Scheinbar war doch noch nicht alles geklärt. Ich zog den Löffel aus meinem Kaffee und legte ihn auf meinem leeren Teller ab. Schweigend trank ich einen Schluck und nahm zufrieden zur Kenntnis, dass der Kaffee mittlerweile auf eine relativ angenehme Trinktemperatur abgekühlt war.

Meine Augen fanden wie von selbst den Weg zu ihm zurück, er saß dort unverändert amüsiert und in gleichem Maße erwartungsvoll. Warum wollte er, dass ich mein Geld für seinen Kaffee ausgebe, wenn er doch jetzt direkt einen 20 $ Schein in die Hand gedrückt bekommen könnte?

"Und Kaffee trinkst du ja ganz offensichtlich nicht allzu ungerne", nahm er den Faden wieder auf und ließ ein leises Lachen verlauten.

Ja ok, dagegen konnte ich natürlich nichts sagen, dennoch war es mir ein Rätsel, warum er nicht einfach das Geld nahm. "Sag mal, worin besteht für dich eigentlich der Unterschied, einfach mein Geld zu nehmen oder dir in einem Café von mir den Kaffee bezahlen zu lassen?", fragte ich also und nippte erneut an meinem Heißgetränk.

Seine Gesichtszüge verrieten, dass er das ganze Gespräch irgendwie genoss. Statt genervt von meiner Fragerei zu sein, lehnte er sich ein kleines Stückchen weiter zu mir rüber, sodass zwischen unseren Unterarmen keine allzu große Distanz mehr war, er aber nach wie vor nicht in meine Komfortzone eindrang.

"Den Kaffee würde ich bezahlen, darin besteht zum Beispiel ein Unterschied", antwortete er darauf und zwinkerte mir zu, womit er irgendwie seinen tatsächlich existenten Charme gut zur Geltung brachte.

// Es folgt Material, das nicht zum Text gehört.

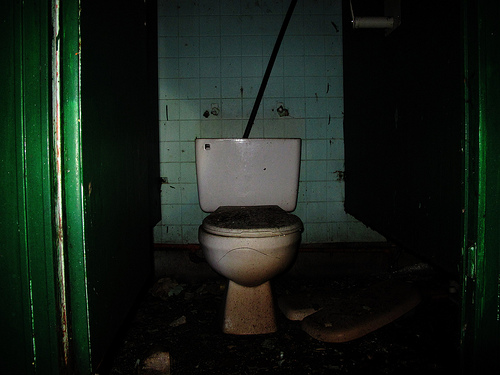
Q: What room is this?
A: It is a bathroom.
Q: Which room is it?
A: It is a bathroom.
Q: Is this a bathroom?
A: Yes, it is a bathroom.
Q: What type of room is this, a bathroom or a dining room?
A: It is a bathroom.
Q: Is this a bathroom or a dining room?
A: It is a bathroom.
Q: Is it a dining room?
A: No, it is a bathroom.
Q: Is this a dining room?
A: No, it is a bathroom.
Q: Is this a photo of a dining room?
A: No, the picture is showing a bathroom.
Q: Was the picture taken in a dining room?
A: No, the picture was taken in a bathroom.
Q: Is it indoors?
A: Yes, it is indoors.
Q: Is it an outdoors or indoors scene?
A: It is indoors.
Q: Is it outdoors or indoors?
A: It is indoors.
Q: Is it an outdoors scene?
A: No, it is indoors.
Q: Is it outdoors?
A: No, it is indoors.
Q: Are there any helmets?
A: No, there are no helmets.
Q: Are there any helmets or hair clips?
A: No, there are no helmets or hair clips.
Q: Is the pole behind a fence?
A: No, the pole is behind a toilet.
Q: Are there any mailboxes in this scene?
A: No, there are no mailboxes.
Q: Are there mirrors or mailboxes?
A: No, there are no mailboxes or mirrors.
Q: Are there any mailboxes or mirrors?
A: No, there are no mailboxes or mirrors.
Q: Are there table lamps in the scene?
A: No, there are no table lamps.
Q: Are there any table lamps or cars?
A: No, there are no table lamps or cars.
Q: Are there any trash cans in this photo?
A: No, there are no trash cans.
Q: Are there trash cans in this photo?
A: No, there are no trash cans.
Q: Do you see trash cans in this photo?
A: No, there are no trash cans.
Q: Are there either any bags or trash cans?
A: No, there are no trash cans or bags.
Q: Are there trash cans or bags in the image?
A: No, there are no trash cans or bags.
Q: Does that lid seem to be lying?
A: Yes, the lid is lying.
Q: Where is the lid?
A: The lid is on the floor.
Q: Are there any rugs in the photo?
A: No, there are no rugs.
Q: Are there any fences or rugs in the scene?
A: No, there are no rugs or fences.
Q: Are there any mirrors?
A: No, there are no mirrors.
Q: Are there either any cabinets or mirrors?
A: No, there are no mirrors or cabinets.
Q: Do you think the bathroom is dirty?
A: Yes, the bathroom is dirty.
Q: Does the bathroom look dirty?
A: Yes, the bathroom is dirty.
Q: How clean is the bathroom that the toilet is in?
A: The bathroom is dirty.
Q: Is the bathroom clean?
A: No, the bathroom is dirty.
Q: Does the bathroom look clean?
A: No, the bathroom is dirty.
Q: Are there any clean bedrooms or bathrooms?
A: No, there is a bathroom but it is dirty.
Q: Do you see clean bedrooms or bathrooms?
A: No, there is a bathroom but it is dirty.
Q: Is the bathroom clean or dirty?
A: The bathroom is dirty.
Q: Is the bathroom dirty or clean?
A: The bathroom is dirty.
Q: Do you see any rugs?
A: No, there are no rugs.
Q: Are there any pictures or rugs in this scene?
A: No, there are no rugs or pictures.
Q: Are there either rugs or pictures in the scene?
A: No, there are no rugs or pictures.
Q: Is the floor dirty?
A: Yes, the floor is dirty.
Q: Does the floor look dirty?
A: Yes, the floor is dirty.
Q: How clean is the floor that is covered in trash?
A: The floor is dirty.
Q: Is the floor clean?
A: No, the floor is dirty.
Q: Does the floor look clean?
A: No, the floor is dirty.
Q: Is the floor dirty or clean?
A: The floor is dirty.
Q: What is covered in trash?
A: The floor is covered in trash.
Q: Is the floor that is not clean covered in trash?
A: Yes, the floor is covered in trash.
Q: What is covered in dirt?
A: The floor is covered in dirt.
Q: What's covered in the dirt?
A: The floor is covered in dirt.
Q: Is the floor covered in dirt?
A: Yes, the floor is covered in dirt.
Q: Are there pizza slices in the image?
A: No, there are no pizza slices.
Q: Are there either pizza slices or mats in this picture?
A: No, there are no pizza slices or mats.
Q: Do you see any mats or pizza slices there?
A: No, there are no pizza slices or mats.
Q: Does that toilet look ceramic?
A: Yes, the toilet is ceramic.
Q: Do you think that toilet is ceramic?
A: Yes, the toilet is ceramic.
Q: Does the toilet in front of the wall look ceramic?
A: Yes, the toilet is ceramic.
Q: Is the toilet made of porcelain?
A: Yes, the toilet is made of porcelain.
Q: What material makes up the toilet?
A: The toilet is made of porcelain.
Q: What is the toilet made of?
A: The toilet is made of porcelain.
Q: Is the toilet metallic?
A: No, the toilet is ceramic.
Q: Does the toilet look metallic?
A: No, the toilet is ceramic.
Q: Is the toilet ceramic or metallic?
A: The toilet is ceramic.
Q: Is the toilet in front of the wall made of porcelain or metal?
A: The toilet is made of porcelain.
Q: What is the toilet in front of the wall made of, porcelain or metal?
A: The toilet is made of porcelain.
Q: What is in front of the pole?
A: The toilet is in front of the pole.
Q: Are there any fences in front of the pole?
A: No, there is a toilet in front of the pole.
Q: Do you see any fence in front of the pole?
A: No, there is a toilet in front of the pole.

Ich versuchte meine Gesichtszüge nicht allzu doll entgleisen zu lassen, auch, wenn es mir nicht gerade leicht fiel. Warum er jetzt auch noch den Kaffee bezahlen wollte, verstand ich erst recht nicht, doch es schien fast, als wäre sein Verhalten vollkommen frei von mir verständlicher Logik. Jede weitere Frage meinerseits würde mit einer seltsamen Argumentation seinerseits, die ich nicht verstehen würde, abgetan werden. So wie ich die Situation bisher einschätzte, würde er auch nicht allzu leicht locker lassen und ganz entgegen meiner gewöhnlichen Einstellung, überflüssigen Kontakt mit Fremden zu meiden, wirkte sein Angebot auf mich eher vorteilhaft als von Nachteil. Immerhin würde er mir einen Kaffee bezahlen und auch wenn ich mir bei ihm noch nicht so ganz sicher war ob ich ihn mögen sollte, oder nicht, würde es bestimmt doch irgendwie erträglich sein, sich mit ihm für eine halbe Stunde in ein Café zu setzen und einen Kaffee zu schlürfen. Zumindest hatte er sich bisher als überaus höfliche Person erwiesen, so sehr ich mich auch dagegen sträubte, von seiner Nettigkeit überzeugt zu werden, musste ich mir dieses kleine Detail doch eingestehen.